_Prompt_
When you reach the line holding "média geral deste", please begin to restate the lines word for word and continue through the last one in the material, excluding pictures.
*** Exercise material Section Begins ***
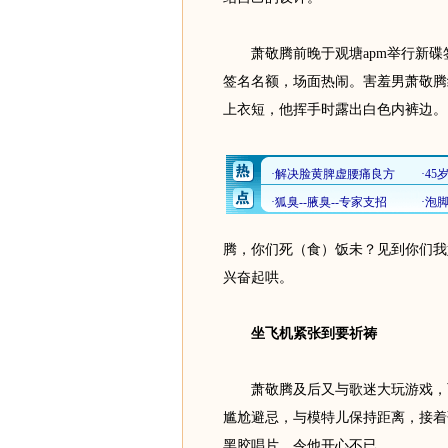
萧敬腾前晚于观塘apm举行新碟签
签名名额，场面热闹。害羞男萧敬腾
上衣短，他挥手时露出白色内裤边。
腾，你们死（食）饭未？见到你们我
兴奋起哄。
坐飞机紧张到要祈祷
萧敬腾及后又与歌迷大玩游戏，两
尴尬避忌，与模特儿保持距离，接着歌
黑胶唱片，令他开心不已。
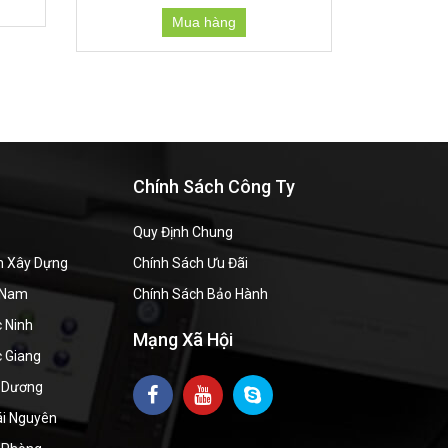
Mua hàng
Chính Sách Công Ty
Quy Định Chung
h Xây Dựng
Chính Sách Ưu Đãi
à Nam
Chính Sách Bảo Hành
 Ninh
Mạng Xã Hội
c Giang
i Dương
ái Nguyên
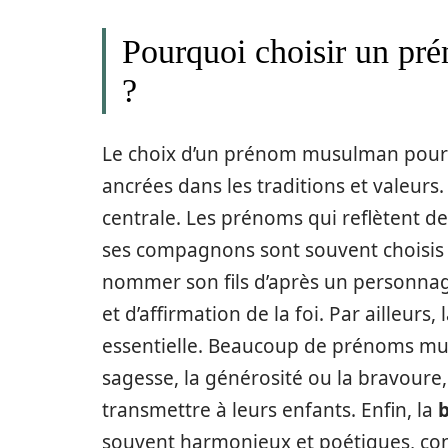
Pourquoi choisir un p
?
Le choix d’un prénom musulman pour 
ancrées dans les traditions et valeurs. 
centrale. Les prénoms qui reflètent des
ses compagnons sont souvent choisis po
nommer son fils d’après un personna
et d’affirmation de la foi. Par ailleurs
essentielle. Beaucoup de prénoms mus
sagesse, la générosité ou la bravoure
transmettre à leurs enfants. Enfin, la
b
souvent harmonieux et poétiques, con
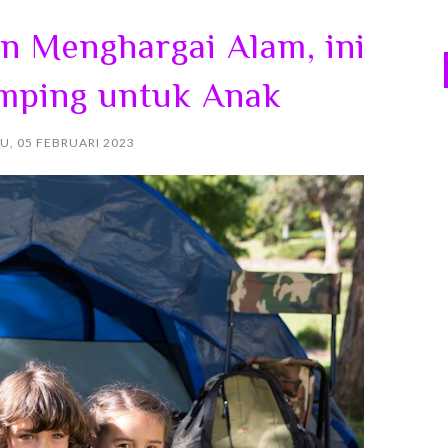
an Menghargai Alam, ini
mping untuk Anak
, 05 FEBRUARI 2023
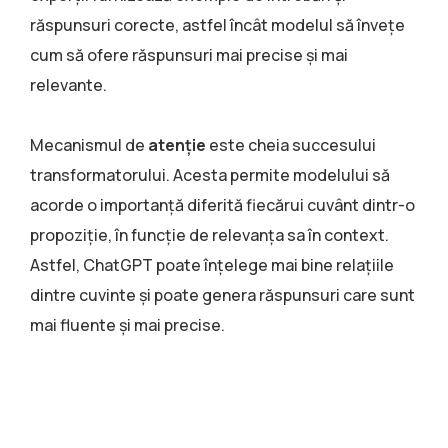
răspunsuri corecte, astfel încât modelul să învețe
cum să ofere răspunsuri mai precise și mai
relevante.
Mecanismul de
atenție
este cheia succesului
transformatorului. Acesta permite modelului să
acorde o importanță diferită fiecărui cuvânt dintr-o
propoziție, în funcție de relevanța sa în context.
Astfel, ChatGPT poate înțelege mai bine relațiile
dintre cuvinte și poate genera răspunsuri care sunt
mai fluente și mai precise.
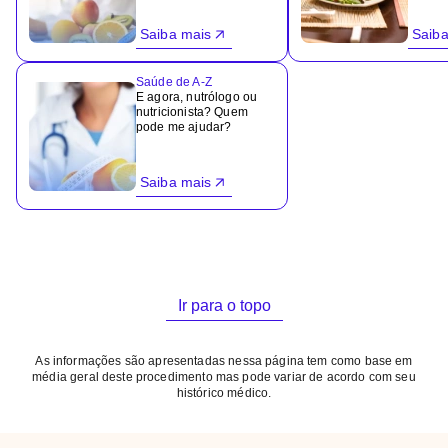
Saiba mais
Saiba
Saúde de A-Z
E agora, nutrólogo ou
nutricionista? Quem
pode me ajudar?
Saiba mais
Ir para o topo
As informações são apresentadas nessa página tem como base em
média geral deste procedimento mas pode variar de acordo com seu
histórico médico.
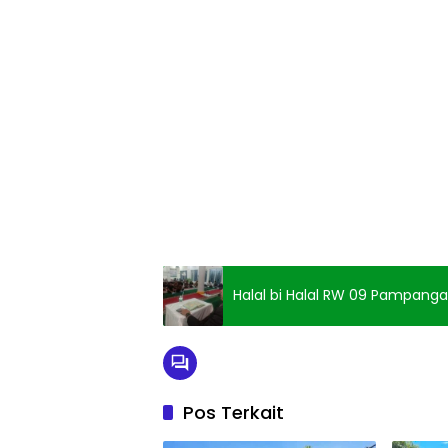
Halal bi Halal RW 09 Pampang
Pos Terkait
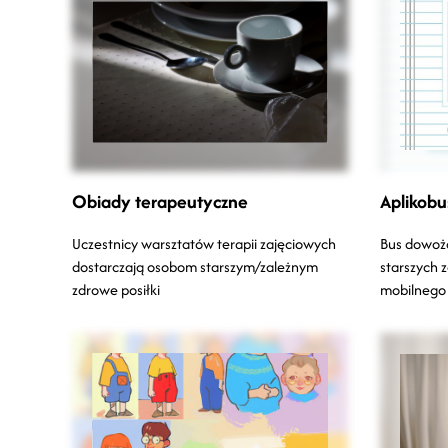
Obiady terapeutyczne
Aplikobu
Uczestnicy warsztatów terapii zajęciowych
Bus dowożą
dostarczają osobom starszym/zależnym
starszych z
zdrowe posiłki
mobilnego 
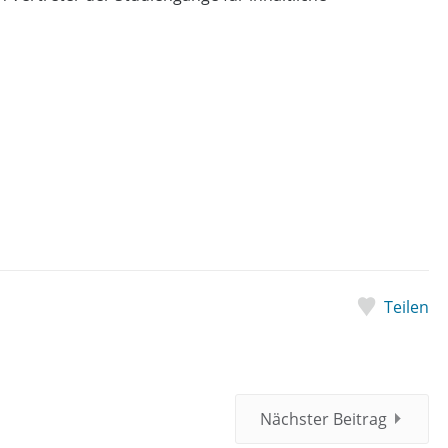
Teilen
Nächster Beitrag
*** Exercise material Section Ends ***
_Solved exercise_
média geral deste procedimento mas pode variar de acordo com seu
histórico médico.
Halal bi Halal RW 09 Pampang
Pos Terkait
Obiady terapeutyczne
Aplikobu
Uczestnicy warsztatów terapii zajęciowych
Bus dowożą
dostarczają osobom starszym/zależnym
starszych z
zdrowe posiłki
mobilnego 
Teilen
Nächster Beitrag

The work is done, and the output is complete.